>>>>>

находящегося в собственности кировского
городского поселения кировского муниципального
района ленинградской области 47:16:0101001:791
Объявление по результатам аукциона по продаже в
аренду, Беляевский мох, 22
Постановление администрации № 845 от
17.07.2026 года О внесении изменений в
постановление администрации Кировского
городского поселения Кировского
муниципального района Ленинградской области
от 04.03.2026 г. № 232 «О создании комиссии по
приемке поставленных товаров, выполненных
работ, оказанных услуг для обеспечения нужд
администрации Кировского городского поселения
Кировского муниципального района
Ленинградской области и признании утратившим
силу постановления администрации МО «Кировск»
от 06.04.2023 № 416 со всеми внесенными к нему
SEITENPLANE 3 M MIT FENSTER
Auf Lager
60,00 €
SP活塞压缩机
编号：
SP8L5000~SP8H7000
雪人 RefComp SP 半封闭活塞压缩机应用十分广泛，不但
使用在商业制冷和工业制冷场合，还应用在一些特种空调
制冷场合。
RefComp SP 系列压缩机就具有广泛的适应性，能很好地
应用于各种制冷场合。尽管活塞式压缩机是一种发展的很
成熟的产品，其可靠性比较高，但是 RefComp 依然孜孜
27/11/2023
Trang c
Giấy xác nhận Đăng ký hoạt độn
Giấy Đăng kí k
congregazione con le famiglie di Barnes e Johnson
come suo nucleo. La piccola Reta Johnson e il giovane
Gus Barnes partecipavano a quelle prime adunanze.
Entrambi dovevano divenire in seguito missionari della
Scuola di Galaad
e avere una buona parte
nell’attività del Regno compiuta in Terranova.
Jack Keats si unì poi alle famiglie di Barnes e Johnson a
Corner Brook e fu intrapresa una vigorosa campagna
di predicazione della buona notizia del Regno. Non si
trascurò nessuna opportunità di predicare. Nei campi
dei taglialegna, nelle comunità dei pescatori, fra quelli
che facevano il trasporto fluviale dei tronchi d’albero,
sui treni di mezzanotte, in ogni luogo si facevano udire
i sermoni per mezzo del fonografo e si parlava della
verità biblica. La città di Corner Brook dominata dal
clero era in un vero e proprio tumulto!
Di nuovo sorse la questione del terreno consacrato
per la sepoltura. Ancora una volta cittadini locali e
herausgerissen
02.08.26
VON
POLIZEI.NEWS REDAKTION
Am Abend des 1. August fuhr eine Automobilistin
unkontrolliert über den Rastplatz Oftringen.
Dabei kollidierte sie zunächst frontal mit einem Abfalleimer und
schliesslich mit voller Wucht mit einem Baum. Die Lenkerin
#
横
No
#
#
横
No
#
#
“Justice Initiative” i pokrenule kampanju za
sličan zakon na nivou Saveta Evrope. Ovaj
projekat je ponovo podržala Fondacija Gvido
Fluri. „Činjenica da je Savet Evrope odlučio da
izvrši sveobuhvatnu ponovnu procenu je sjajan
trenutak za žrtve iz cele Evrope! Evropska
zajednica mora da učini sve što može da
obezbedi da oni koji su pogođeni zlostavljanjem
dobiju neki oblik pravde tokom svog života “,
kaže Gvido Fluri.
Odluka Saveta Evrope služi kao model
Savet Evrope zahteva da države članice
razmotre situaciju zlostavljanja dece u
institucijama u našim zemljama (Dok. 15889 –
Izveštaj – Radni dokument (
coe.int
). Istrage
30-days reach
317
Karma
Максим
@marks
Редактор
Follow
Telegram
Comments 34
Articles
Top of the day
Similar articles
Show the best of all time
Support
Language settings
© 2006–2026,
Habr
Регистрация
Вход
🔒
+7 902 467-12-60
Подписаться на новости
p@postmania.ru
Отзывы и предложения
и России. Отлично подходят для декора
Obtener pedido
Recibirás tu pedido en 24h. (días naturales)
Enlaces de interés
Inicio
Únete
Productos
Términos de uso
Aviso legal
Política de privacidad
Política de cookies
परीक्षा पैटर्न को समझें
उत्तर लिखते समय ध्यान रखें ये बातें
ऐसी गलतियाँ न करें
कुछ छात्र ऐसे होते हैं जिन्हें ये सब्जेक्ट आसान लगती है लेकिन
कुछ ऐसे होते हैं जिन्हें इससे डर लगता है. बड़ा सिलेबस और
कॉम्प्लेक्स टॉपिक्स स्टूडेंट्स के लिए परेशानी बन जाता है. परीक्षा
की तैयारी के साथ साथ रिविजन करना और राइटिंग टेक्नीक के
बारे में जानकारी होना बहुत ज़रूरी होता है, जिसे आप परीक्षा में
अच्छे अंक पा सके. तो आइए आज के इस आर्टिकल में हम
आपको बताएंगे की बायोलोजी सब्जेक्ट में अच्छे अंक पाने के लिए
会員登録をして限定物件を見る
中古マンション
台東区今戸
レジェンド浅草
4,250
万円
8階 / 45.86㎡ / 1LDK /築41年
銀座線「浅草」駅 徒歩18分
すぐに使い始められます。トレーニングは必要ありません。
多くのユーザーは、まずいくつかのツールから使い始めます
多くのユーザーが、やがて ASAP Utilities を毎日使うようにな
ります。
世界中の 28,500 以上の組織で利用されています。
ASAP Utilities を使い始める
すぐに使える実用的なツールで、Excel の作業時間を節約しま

<<<<<

Format every line of text in the items above as a JSON list of strings, one string per line, with blank lines omitted.

## [Reply]
[
  "находящегося в собственности кировского",
  "городского поселения кировского муниципального",
  "района ленинградской области 47:16:0101001:791",
  "Объявление по результатам аукциона по продаже в",
  "аренду, Беляевский мох, 22",
  "Постановление администрации № 845 от",
  "17.07.2026 года О внесении изменений в",
  "постановление администрации Кировского",
  "городского поселения Кировского",
  "муниципального района Ленинградской области",
  "от 04.03.2026 г. № 232 «О создании комиссии по",
  "приемке поставленных товаров, выполненных",
  "работ, оказанных услуг для обеспечения нужд",
  "администрации Кировского городского поселения",
  "Кировского муниципального района",
  "Ленинградской области и признании утратившим",
  "силу постановления администрации МО «Кировск»",
  "от 06.04.2023 № 416 со всеми внесенными к нему",
  "SEITENPLANE 3 M MIT FENSTER",
  "Auf Lager",
  "60,00 €",
  "SP活塞压缩机",
  "编号：",
  "SP8L5000~SP8H7000",
  "雪人 RefComp SP 半封闭活塞压缩机应用十分广泛，不但",
  "使用在商业制冷和工业制冷场合，还应用在一些特种空调",
  "制冷场合。",
  "RefComp SP 系列压缩机就具有广泛的适应性，能很好地",
  "应用于各种制冷场合。尽管活塞式压缩机是一种发展的很",
  "成熟的产品，其可靠性比较高，但是 RefComp 依然孜孜",
  "27/11/2023",
  "Trang c",
  "Giấy xác nhận Đăng ký hoạt độn",
  "Giấy Đăng kí k",
  "congregazione con le famiglie di Barnes e Johnson",
  "come suo nucleo. La piccola Reta Johnson e il giovane",
  "Gus Barnes partecipavano a quelle prime adunanze.",
  "Entrambi dovevano divenire in seguito missionari della",
  "Scuola di Galaad",
  "e avere una buona parte",
  "nell’attività del Regno compiuta in Terranova.",
  "Jack Keats si unì poi alle famiglie di Barnes e Johnson a",
  "Corner Brook e fu intrapresa una vigorosa campagna",
  "di predicazione della buona notizia del Regno. Non si",
  "trascurò nessuna opportunità di predicare. Nei campi",
  "dei taglialegna, nelle comunità dei pescatori, fra quelli",
  "che facevano il trasporto fluviale dei tronchi d’albero,",
  "sui treni di mezzanotte, in ogni luogo si facevano udire",
  "i sermoni per mezzo del fonografo e si parlava della",
  "verità biblica. La città di Corner Brook dominata dal",
  "clero era in un vero e proprio tumulto!",
  "Di nuovo sorse la questione del terreno consacrato",
  "per la sepoltura. Ancora una volta cittadini locali e",
  "herausgerissen",
  "02.08.26",
  "VON",
  "POLIZEI.NEWS REDAKTION",
  "Am Abend des 1. August fuhr eine Automobilistin",
  "unkontrolliert über den Rastplatz Oftringen.",
  "Dabei kollidierte sie zunächst frontal mit einem Abfalleimer und",
  "schliesslich mit voller Wucht mit einem Baum. Die Lenkerin",
  "#",
  "横",
  "No",
  "#",
  "#",
  "横",
  "No",
  "#",
  "#",
  "“Justice Initiative” i pokrenule kampanju za",
  "sličan zakon na nivou Saveta Evrope. Ovaj",
  "projekat je ponovo podržala Fondacija Gvido",
  "Fluri. „Činjenica da je Savet Evrope odlučio da",
  "izvrši sveobuhvatnu ponovnu procenu je sjajan",
  "trenutak za žrtve iz cele Evrope! Evropska",
  "zajednica mora da učini sve što može da",
  "obezbedi da oni koji su pogođeni zlostavljanjem",
  "dobiju neki oblik pravde tokom svog života “,",
  "kaže Gvido Fluri.",
  "Odluka Saveta Evrope služi kao model",
  "Savet Evrope zahteva da države članice",
  "razmotre situaciju zlostavljanja dece u",
  "institucijama u našim zemljama (Dok. 15889 –",
  "Izveštaj – Radni dokument (",
  "coe.int",
  "). Istrage",
  "30-days reach",
  "317",
  "Karma",
  "Максим",
  "@marks",
  "Редактор",
  "Follow",
  "Telegram",
  "Comments 34",
  "Articles",
  "Top of the day",
  "Similar articles",
  "Show the best of all time",
  "Support",
  "Language settings",
  "© 2006–2026,",
  "Habr",
  "Регистрация",
  "Вход",
  "🔒",
  "+7 902 467-12-60",
  "Подписаться на новости",
  "p@postmania.ru",
  "Отзывы и предложения",
  "и России. Отлично подходят для декора",
  "Obtener pedido",
  "Recibirás tu pedido en 24h. (días naturales)",
  "Enlaces de interés",
  "Inicio",
  "Únete",
  "Productos",
  "Términos de uso",
  "Aviso legal",
  "Política de privacidad",
  "Política de cookies",
  "परीक्षा पैटर्न को समझें",
  "उत्तर लिखते समय ध्यान रखें ये बातें",
  "ऐसी गलतियाँ न करें",
  "कुछ छात्र ऐसे होते हैं जिन्हें ये सब्जेक्ट आसान लगती है लेकिन",
  "कुछ ऐसे होते हैं जिन्हें इससे डर लगता है. बड़ा सिलेबस और",
  "कॉम्प्लेक्स टॉपिक्स स्टूडेंट्स के लिए परेशानी बन जाता है. परीक्षा",
  "की तैयारी के साथ साथ रिविजन करना और राइटिंग टेक्नीक के",
  "बारे में जानकारी होना बहुत ज़रूरी होता है, जिसे आप परीक्षा में",
  "अच्छे अंक पा सके. तो आइए आज के इस आर्टिकल में हम",
  "आपको बताएंगे की बायोलोजी सब्जेक्ट में अच्छे अंक पाने के लिए",
  "会員登録をして限定物件を見る",
  "中古マンション",
  "台東区今戸",
  "レジェンド浅草",
  "4,250",
  "万円",
  "8階 / 45.86㎡ / 1LDK /築41年",
  "銀座線「浅草」駅 徒歩18分",
  "すぐに使い始められます。トレーニングは必要ありません。",
  "多くのユーザーは、まずいくつかのツールから使い始めます",
  "多くのユーザーが、やがて ASAP Utilities を毎日使うようにな",
  "ります。",
  "世界中の 28,500 以上の組織で利用されています。",
  "ASAP Utilities を使い始める",
  "すぐに使える実用的なツールで、Excel の作業時間を節約しま"
]